Characterization of the cell wall associated proteinase activity from Lactobacillus delbrueckii strains.

ELEAN M; CATALDO, P; SAAVEDRA, L; HEBERT EM

Salta

Congreso; LV Annual SAIB Meeting and XIV PABMB Congress; 2019

SAIB

Lactic acid bacteria (LAB) have a very long history of use in the manufacturing processes of fermented dairy products. During milk fermentation process, the proteolytic system of LAB plays a key role because it enables these bacteria to grow in milk. LAB are fastidious microorganisms that require an exogenous source of amino acids or peptides, which are provided by the proteolysis of casein, the most abundant protein in milk and the main source of amino acids. The proteolytic system of LAB consists of a cell envelope-associated proteinase (CEP), amino acid and peptide transport systems and various intracellular peptidases. The CEP is the key enzyme of the system and it is responsible for casein initial degradation.
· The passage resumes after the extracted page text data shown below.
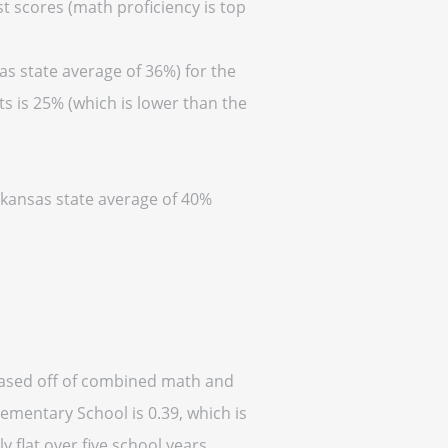
t scores (math proficiency is top
as state average of 36%) for the
s is 25% (which is lower than the
Arkansas state average of 40%
based off of combined math and
lementary School is 0.39, which is
y flat over five school years.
In the present work, the goal is to characterize the proteinase activity of 36 L. delbrueckii strains belonging to the CERELA culture collection considering the major economic importance of these species as dairy starters. All strains were subjected to genotyping using the rep-PCR technique to group those isolates corresponding to clones of the same strain. One representative of each profile group was selected to further characterize their CEP enzymes.The strains were grown in a chemically defined medium (CDM) and their proteolytic activities were evaluated by two methods: the degradation of the chromogenic substrate succinyl-alanyl-alanyl-prolyl-phenylalanine-p-nitroanilide; and by the degradation profiles of alpha- and beta-casein by SDS-PAGE. Results from the hydrolysis of a- and β-casein degradation evidenced six types of caseinolytic cleavage specificity. Since proteolytic activity is repressed under high peptide content, we next study the inhibitory effect of peptides concentration on the CEP activity by growing bacterial cells in CDM plus Casitone. The proteolytic activity was repressed in the presence of peptides; however the strength of repression was strain-dependent. Finally, the release of these CEPs from the cell envelope was observed after treatment with 2 M NaCl. These results contribute to enlarge the limited knowledge on thermophilic lactobacilli CEP and are important from an industrial point of view since during the manufacture of hard cheeses, high concentrations of NaCl are present, and CEPs would remain active either bound to the cell or released, maintaining the beneficial health effects of the fermented milk products.